IVERSON, Ellen, Science Education Resource Center, Carleton College, 1 North College Street, Northfield, MN 55057, KASTENS, Kim A., Learning & Teaching Division, Education Development Center, Inc. (EDC), 43 Foundry Ave, Waltham, MA 02453, BALDASSARI, Carol, Program Evaluation and Research Group, Endicott College, Beverly, MA 01915 and STEER, David, Department of Geosciences, The University of Akron, Akron, OH 44325-4101

One aim of the Interdisciplinary Teaching about Earth for a Sustainable Future (InTeGrate) project is to cultivate a community of education researchers focused on infusing sustainability approaches into undergraduate curricula. Through a research design and development process based on guiding project principles and iterative reflection, the internal/external evaluation and assessment team foster an evaluative mindset with the curriculum teams.
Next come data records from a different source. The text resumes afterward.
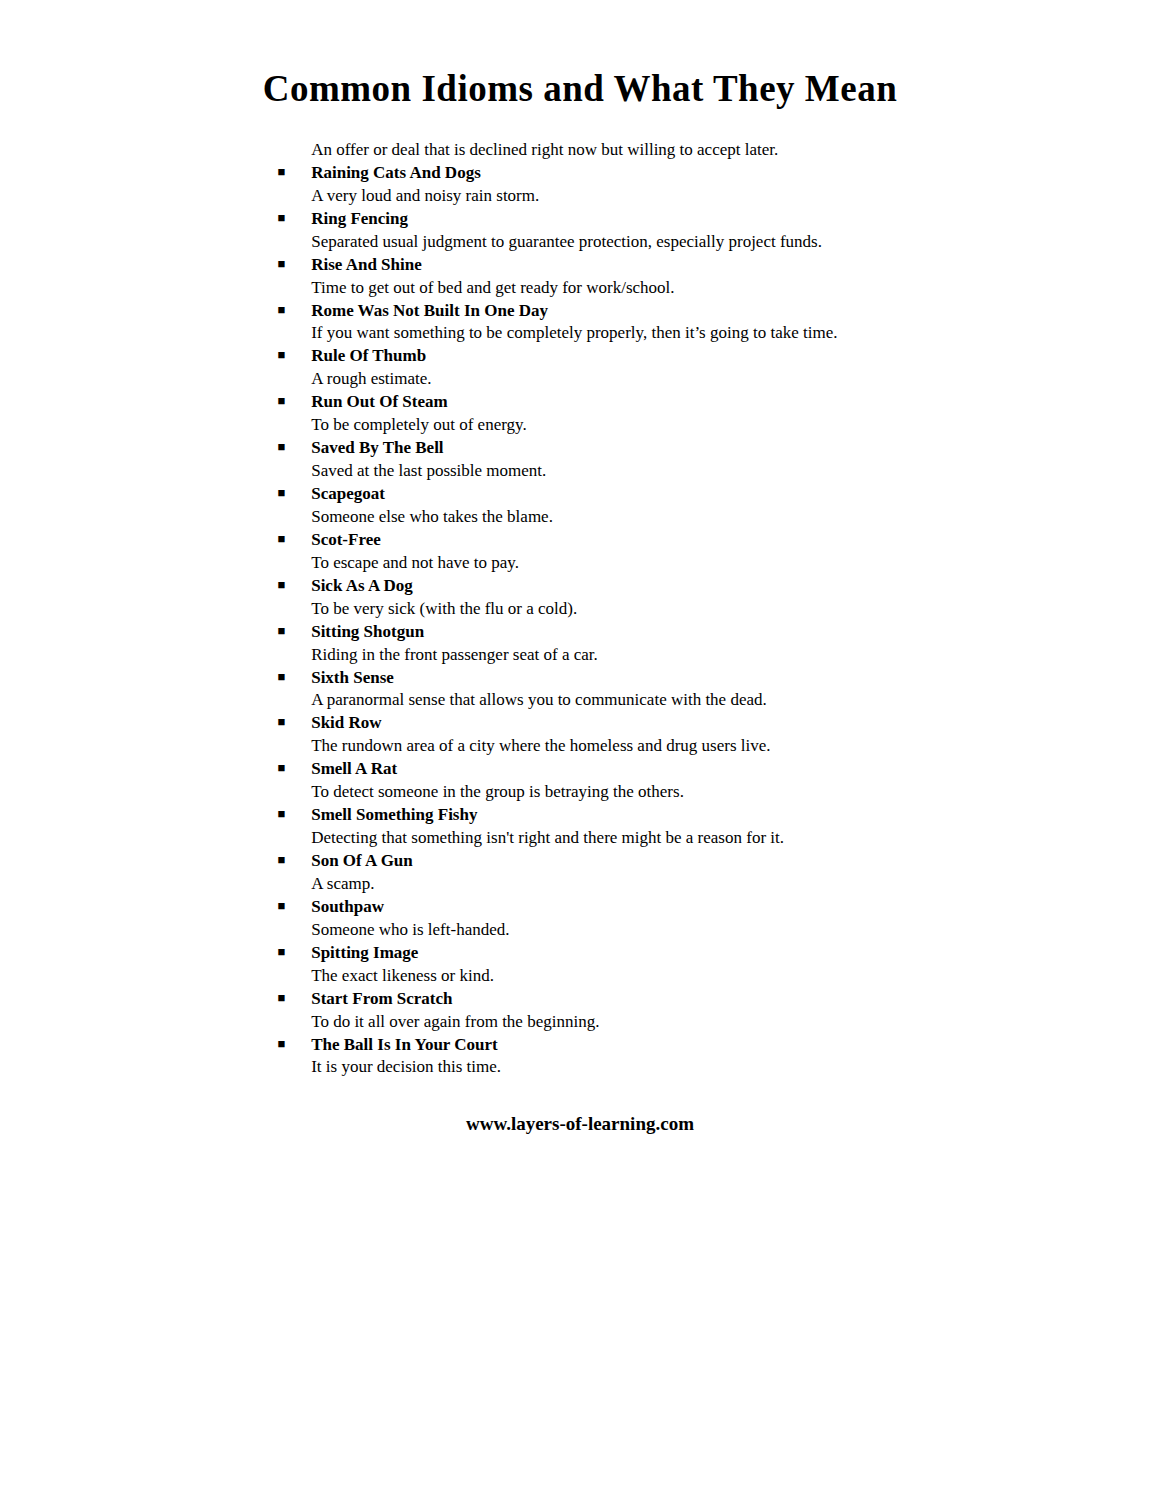Common Idioms and What They Mean
An offer or deal that is declined right now but willing to accept later.
Raining Cats And Dogs A very loud and noisy rain storm.
Ring Fencing Separated usual judgment to guarantee protection, especially project funds.
Rise And Shine Time to get out of bed and get ready for work/school.
Rome Was Not Built In One Day If you want something to be completely properly, then it’s going to take time.
Rule Of Thumb A rough estimate.
Run Out Of Steam To be completely out of energy.
Saved By The Bell Saved at the last possible moment.
Scapegoat Someone else who takes the blame.
Scot-Free To escape and not have to pay.
Sick As A Dog To be very sick (with the flu or a cold).
Sitting Shotgun Riding in the front passenger seat of a car.
Sixth Sense A paranormal sense that allows you to communicate with the dead.
Skid Row The rundown area of a city where the homeless and drug users live.
Smell A Rat To detect someone in the group is betraying the others.
Smell Something Fishy Detecting that something isn't right and there might be a reason for it.
Son Of A Gun A scamp.
Southpaw Someone who is left-handed.
Spitting Image The exact likeness or kind.
Start From Scratch To do it all over again from the beginning.
The Ball Is In Your Court It is your decision this time.
www.layers-of-learning.com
Each curriculum team (3 to 5 faculty from different institutions) may represent a range of disciplines including geoscience, environmental science, engineering, social science, and humanities.

InTeGrate’s working evaluation model is like an ecosystem, where multiple influencers contribute to any observable phenomenon, where actions can have multiple consequences, and where a small strategic push in one place can leverage far reaching consequences. From this perspective, the culture of reflection/review/evaluation can be seen as an effort to develop feedback loops, reinforcing for aspects that align with InTeGrate priorities and are observed to be effective, and countervailing feedback loops to rein in departures before escalation.

Evaluation and assessment measures are embedded into the collaborative process. A materials rubric, which aligns with the project principles and encourages student-centered teaching, serves as a guide for curriculum teams with an assigned assessment consultant providing iterative feedback. The rubric has proved critical in guiding faculty teams as each adapt their pilot study to the different learning contexts (institution, face-to-face versus online, disciplinary programs, and class size ranges). Reflections collected both as surveys and interviews from participating faculty at check points provide feedback about the process and contexts. Along with the analysis of student assessment data, these findings shape future collaboration processes for the project. The approach has been adapted beyond the InTeGrate by other projects aimed at increasing students’ ability to address earth related societal challenges, such as the GEodesy Tools for Societal Issues project and the MARGINS Geoprisms Mini-lessons Project.